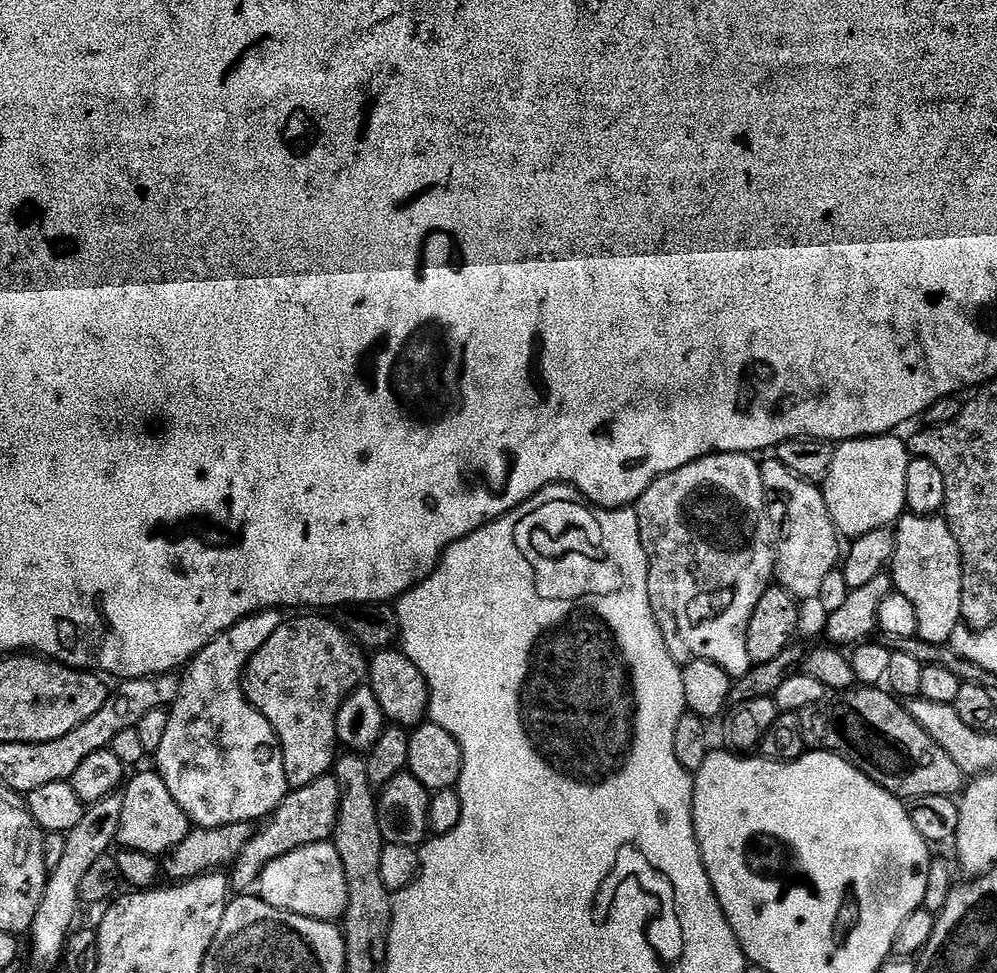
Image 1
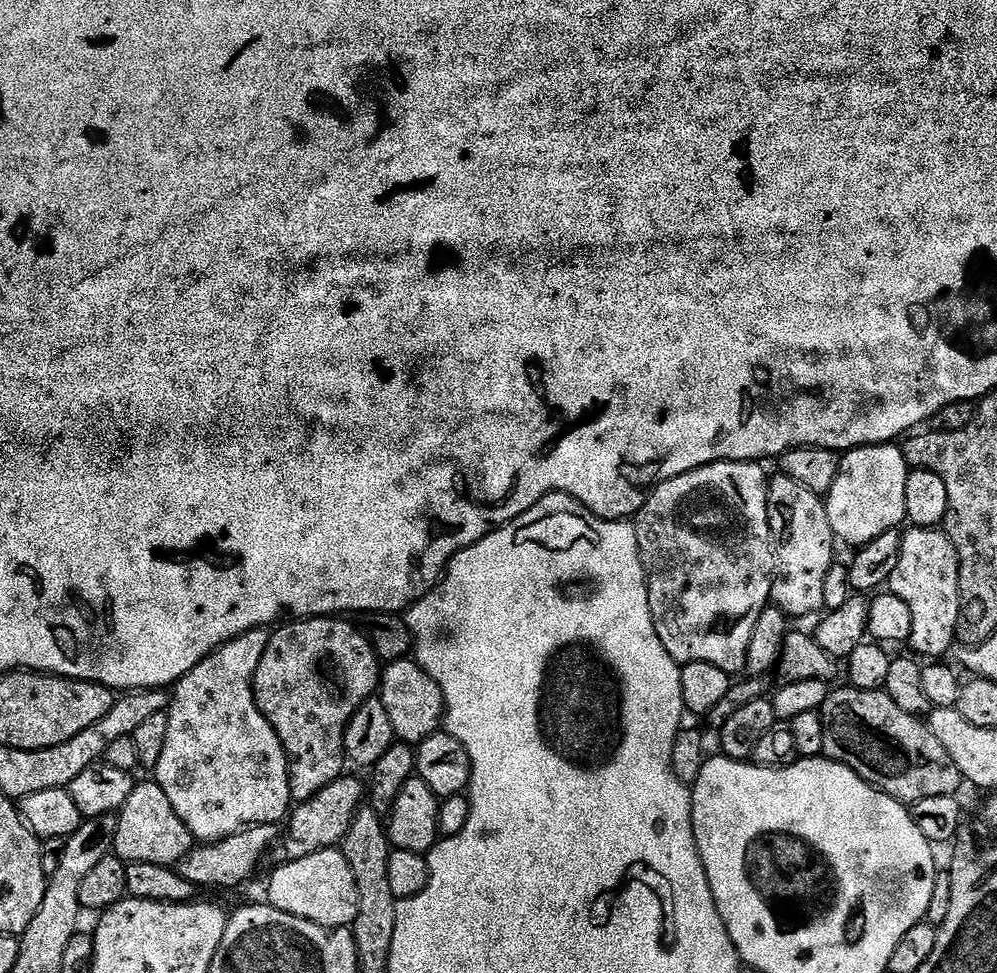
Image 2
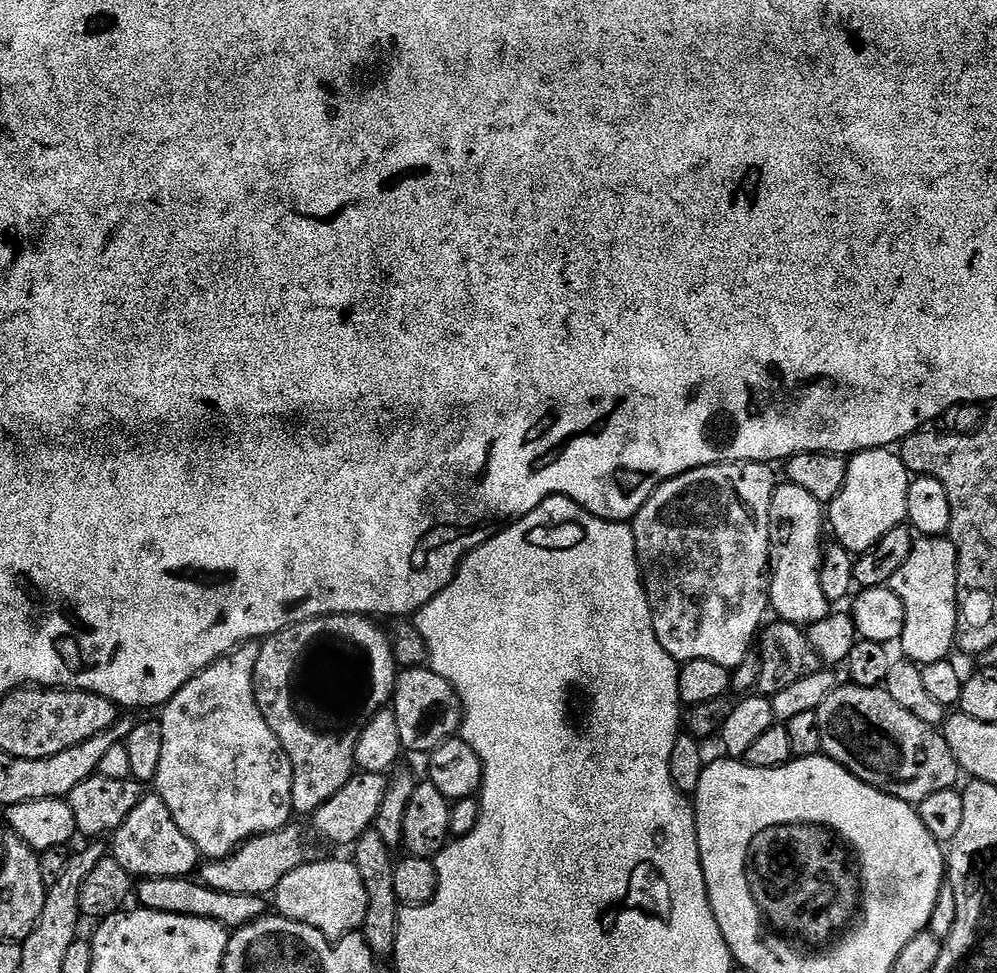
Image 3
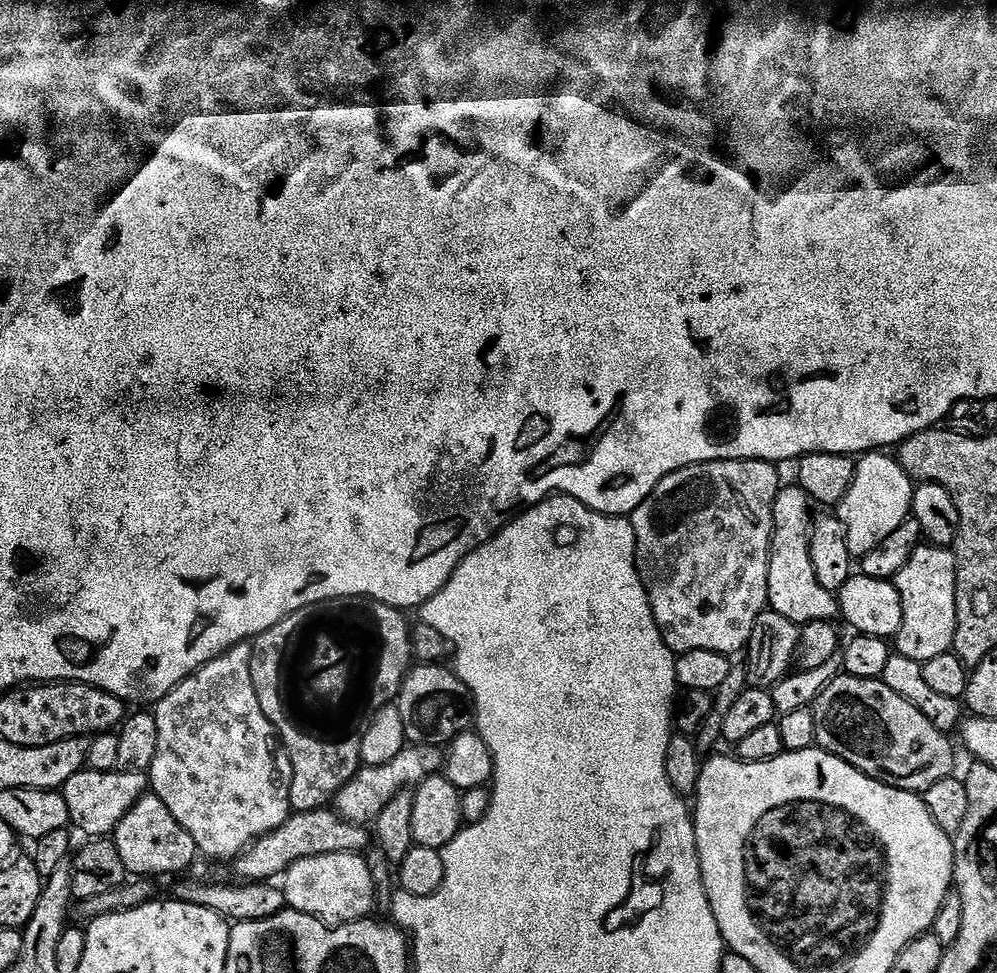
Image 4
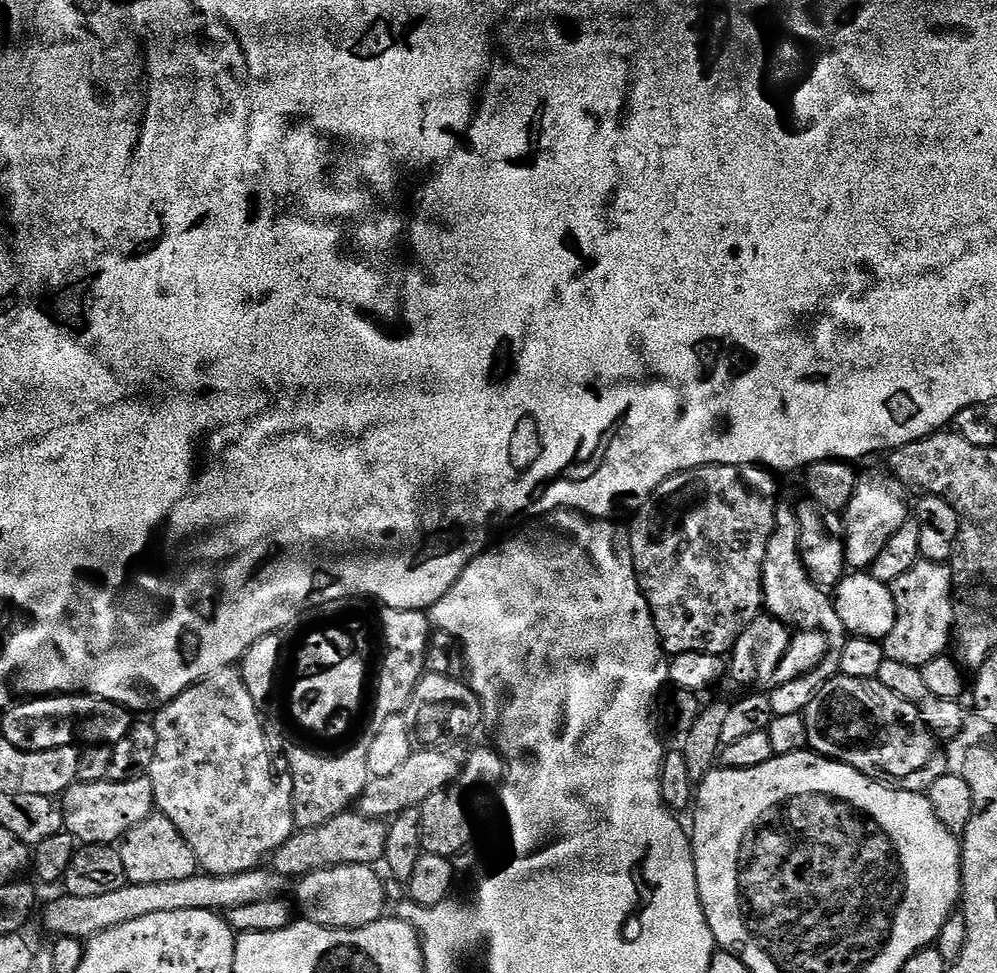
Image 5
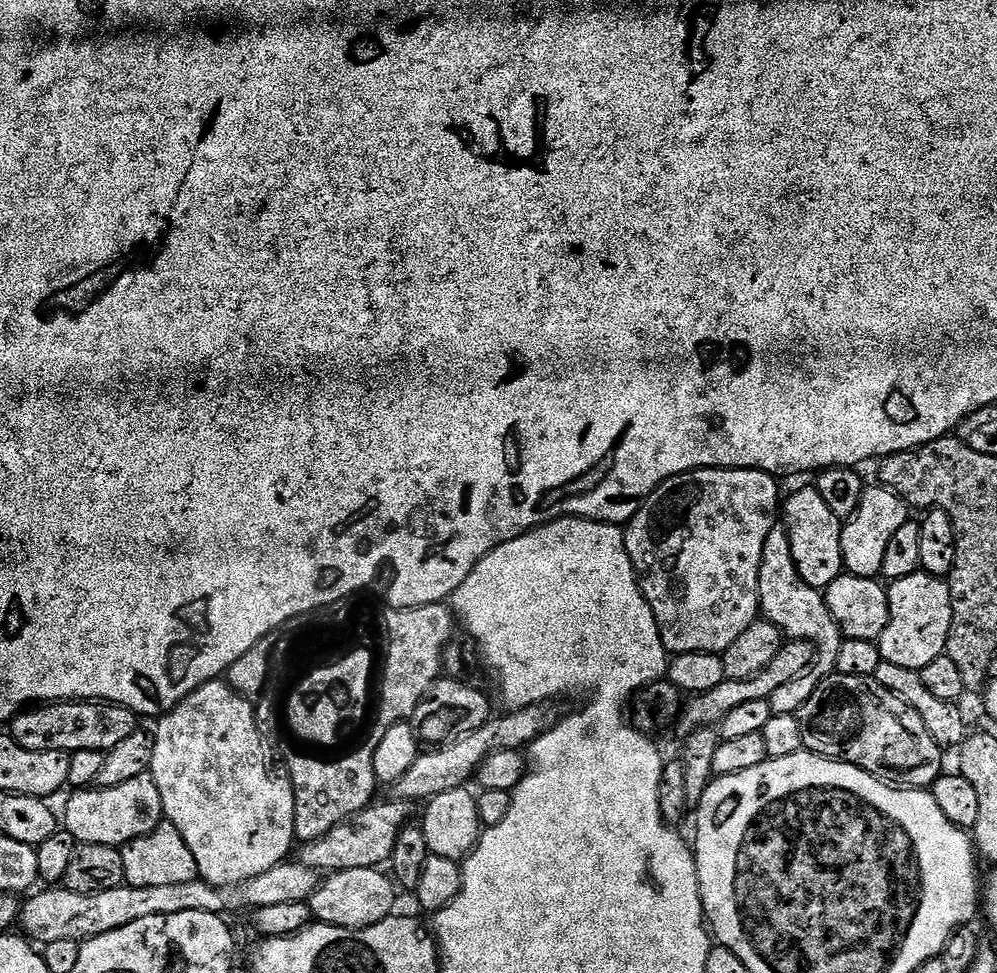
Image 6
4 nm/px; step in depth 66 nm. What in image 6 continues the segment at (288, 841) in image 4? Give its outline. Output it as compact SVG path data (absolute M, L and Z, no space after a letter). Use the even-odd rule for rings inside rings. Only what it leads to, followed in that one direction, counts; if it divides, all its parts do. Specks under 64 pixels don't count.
M389 798L385 804L373 802L361 812L334 826L334 830L330 830L322 838L301 843L299 863L315 868L321 874L387 865L392 858L394 842L398 842L398 834L413 819L412 808L409 801L395 798Z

• • • • • • •

• Exercise objective:
With the pictures set aside, write out the whole listing exactly.

• Output for this task:
Image 1
Image 2
Image 3
Image 4
Image 5
Image 6
4 nm/px; step in depth 66 nm. What in image 6 continues the segment at (288, 841) in image 4? Give its outline. Output it as compact SVG path data (absolute M, L and Z, no space after a letter). Use the even-odd rule for rings inside rings. Only what it leads to, followed in that one direction, counts; if it divides, all its parts do. Specks under 64 pixels don't count.
M389 798L385 804L373 802L361 812L334 826L334 830L330 830L322 838L301 843L299 863L315 868L321 874L387 865L392 858L394 842L398 842L398 834L413 819L412 808L409 801L395 798Z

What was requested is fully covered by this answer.